_WORK ORDER_
In the records below, tally each line that contains the word "santé" and give the total only.

_Data entries_
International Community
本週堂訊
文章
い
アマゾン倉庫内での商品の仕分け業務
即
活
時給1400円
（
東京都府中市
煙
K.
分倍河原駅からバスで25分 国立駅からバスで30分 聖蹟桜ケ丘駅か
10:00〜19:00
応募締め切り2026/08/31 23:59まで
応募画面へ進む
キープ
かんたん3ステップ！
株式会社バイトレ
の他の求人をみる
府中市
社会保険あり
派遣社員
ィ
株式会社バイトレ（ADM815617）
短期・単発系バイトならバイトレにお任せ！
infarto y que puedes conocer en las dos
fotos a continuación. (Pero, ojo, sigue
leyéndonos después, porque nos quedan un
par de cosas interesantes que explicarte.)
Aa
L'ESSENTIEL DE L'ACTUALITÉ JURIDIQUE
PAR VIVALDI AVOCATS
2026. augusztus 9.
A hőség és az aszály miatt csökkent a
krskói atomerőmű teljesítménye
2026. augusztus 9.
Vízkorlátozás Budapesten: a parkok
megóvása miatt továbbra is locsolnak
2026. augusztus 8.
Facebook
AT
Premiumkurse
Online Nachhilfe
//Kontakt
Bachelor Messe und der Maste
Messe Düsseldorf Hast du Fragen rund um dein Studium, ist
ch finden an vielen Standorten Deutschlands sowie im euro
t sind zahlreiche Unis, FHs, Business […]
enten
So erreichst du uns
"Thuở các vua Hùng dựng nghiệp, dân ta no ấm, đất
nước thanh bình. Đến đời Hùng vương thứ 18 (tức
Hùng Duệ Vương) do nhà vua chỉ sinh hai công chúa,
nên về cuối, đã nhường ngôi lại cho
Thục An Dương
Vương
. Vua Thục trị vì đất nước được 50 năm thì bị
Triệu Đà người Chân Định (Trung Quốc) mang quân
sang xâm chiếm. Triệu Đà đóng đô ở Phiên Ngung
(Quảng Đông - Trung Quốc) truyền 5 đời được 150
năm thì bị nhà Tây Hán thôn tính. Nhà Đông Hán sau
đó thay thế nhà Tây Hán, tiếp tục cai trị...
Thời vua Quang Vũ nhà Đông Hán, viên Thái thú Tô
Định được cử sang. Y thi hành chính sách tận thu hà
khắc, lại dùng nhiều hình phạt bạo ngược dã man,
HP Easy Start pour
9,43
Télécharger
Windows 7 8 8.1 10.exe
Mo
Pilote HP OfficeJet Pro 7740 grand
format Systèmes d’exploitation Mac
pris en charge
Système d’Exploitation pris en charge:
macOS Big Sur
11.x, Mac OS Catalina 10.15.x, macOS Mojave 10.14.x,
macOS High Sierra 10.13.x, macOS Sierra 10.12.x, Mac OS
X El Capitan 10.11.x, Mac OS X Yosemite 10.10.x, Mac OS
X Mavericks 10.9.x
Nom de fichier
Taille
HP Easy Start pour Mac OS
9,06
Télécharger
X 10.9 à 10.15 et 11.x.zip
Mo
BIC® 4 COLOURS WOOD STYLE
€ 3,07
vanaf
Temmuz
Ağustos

==

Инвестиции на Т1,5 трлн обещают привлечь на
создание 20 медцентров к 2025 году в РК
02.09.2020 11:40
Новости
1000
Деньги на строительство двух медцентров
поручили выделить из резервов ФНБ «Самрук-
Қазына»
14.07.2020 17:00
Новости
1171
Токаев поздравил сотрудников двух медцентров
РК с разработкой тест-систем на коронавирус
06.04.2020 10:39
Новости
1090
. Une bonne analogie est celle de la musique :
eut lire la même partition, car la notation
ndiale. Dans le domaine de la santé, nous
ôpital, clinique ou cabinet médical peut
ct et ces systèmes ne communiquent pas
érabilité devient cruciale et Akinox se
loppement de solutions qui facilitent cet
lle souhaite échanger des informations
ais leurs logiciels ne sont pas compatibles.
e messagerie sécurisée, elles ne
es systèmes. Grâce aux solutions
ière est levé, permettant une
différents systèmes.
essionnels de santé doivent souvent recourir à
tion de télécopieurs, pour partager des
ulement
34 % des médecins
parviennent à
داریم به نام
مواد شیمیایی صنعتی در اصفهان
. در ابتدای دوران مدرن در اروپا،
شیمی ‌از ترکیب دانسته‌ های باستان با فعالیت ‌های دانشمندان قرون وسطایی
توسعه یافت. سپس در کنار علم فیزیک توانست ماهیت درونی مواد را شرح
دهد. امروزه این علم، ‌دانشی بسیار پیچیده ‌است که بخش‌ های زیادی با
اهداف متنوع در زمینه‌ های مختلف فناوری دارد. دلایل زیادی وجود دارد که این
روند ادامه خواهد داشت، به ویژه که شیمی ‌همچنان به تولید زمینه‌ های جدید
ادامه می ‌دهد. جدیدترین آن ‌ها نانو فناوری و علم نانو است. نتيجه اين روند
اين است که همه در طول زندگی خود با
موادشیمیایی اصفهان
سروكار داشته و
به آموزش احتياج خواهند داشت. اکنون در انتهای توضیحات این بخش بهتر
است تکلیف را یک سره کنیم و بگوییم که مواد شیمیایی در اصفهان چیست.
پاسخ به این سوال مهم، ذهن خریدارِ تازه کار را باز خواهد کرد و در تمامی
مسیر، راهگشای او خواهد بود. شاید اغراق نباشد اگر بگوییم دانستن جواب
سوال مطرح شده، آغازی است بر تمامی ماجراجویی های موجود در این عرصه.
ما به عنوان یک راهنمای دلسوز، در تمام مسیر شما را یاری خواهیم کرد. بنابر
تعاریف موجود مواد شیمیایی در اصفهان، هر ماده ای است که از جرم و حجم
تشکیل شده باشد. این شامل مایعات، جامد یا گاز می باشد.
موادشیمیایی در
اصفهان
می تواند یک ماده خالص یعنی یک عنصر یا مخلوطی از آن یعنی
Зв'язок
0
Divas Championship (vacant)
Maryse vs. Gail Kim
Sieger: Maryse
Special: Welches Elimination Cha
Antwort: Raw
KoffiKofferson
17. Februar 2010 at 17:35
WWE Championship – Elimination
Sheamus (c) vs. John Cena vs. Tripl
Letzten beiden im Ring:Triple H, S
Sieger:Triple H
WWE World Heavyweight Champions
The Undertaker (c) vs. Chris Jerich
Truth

_SOLUTION FOR THIS EXERCISE_
2